La croissance chinoise est une ligne de démarcation entre économistes. Pour certains, le pays va poursuivre sur son rythme actuel : « La Chine va tout faire pour arriver à son objectif de doublement du PIB en 2020. Et pour cela il lui faut maintenir une croissance de 6-6,5 % », assure Liam Spillane, responsable dette émergente chez Aviva Investors, pour qui le secteur privé devrait prendre le relais du secteur public. Le risque est que le président chinois Xi Jinping engage trop rapidement les mesures afin de réduire la dette des entreprises publiques avec, pour effet, un trou d’air pour l’économie.
Pierre-Yves Bareau, responsable de la gestion dette émergente chez JPMorgan AM, rappelle que les pays émergents restent sensibles aux chocs externes. « La situation s’améliore, mais s’il y a des pays émergents exportateurs de capitaux, principalement en Asie, beaucoup ont encore d’importants besoins en dollars ». De nombreux pays n’ont pas encore achevé leurs ajustements, à l’image du Brésil.
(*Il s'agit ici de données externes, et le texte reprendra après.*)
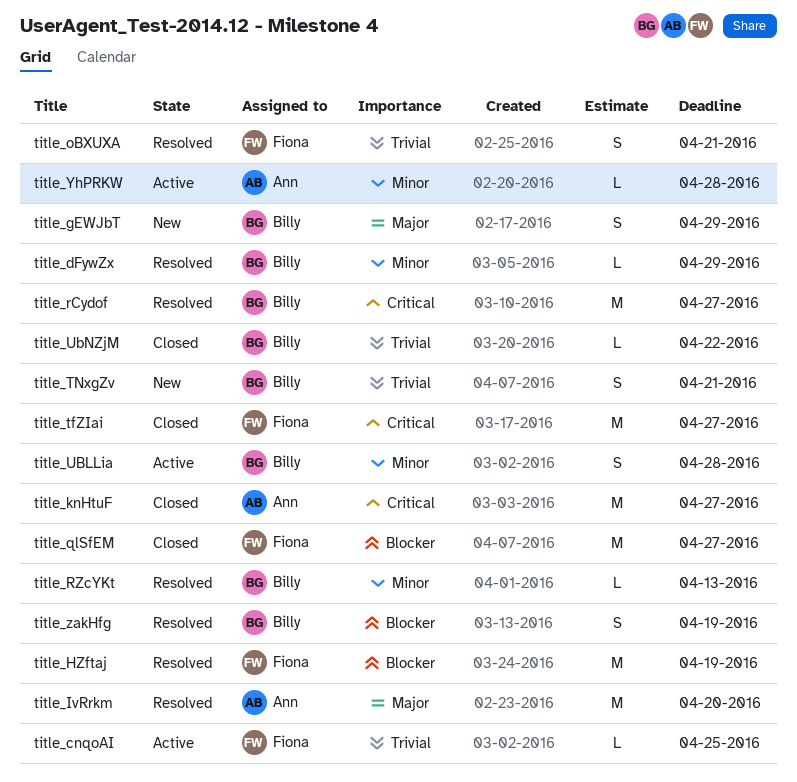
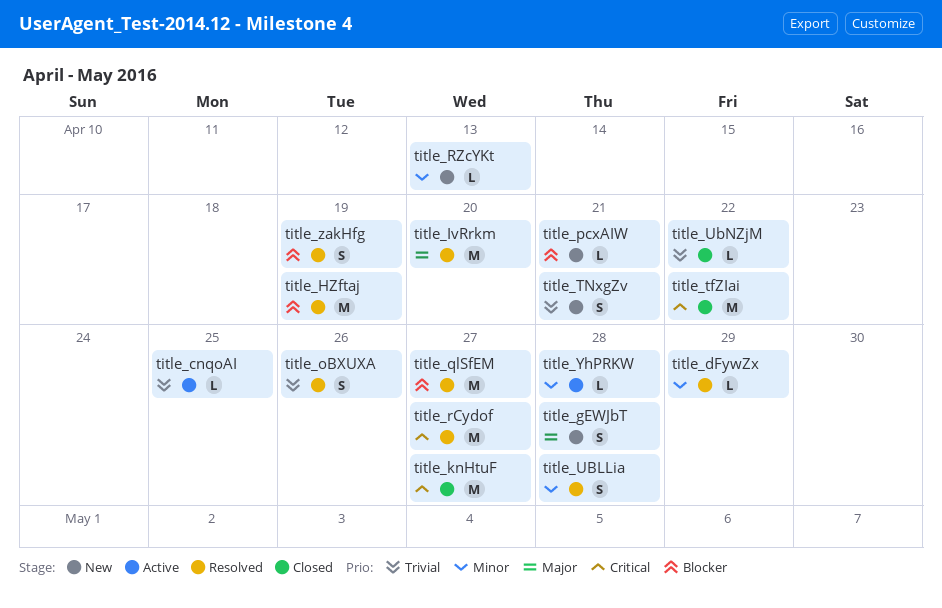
title_gEWJbT, due: Apr 29 -> Apr 28
title_oBXUXA, due: Apr 21 -> Apr 26
title_pcxAIW: none -> present
title_qlSfEM, status: Closed -> Resolved
title_RZcYKt, status: Resolved -> New
title_tfZIai, due: Apr 27 -> Apr 22
title_UBLLia, status: Active -> Resolved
Une grande partie reste par ailleurs sensible aux prix des matières premières. L’amélioration de la balance des paiements dans les émergents est en grande partie due à la Chine. Jean-Charles Sambor, responsable adjoint obligations émergentes chez BNP Paribas AM, s’interroge sur le consensus trop marqué : « Tout le monde a la même vue des choses. Il ne faut pas oublier qu’il y a des risques spécifiques importants dans les émergents. Il y a encore beaucoup de déficits courants, de déficits publics et d’endettement externe. Il y aura des défauts, d’où l’intérêt de procéder à une sélection avisée des pays. » Des défauts qui sans être systémiques auront un effet sur la classe d’actifs.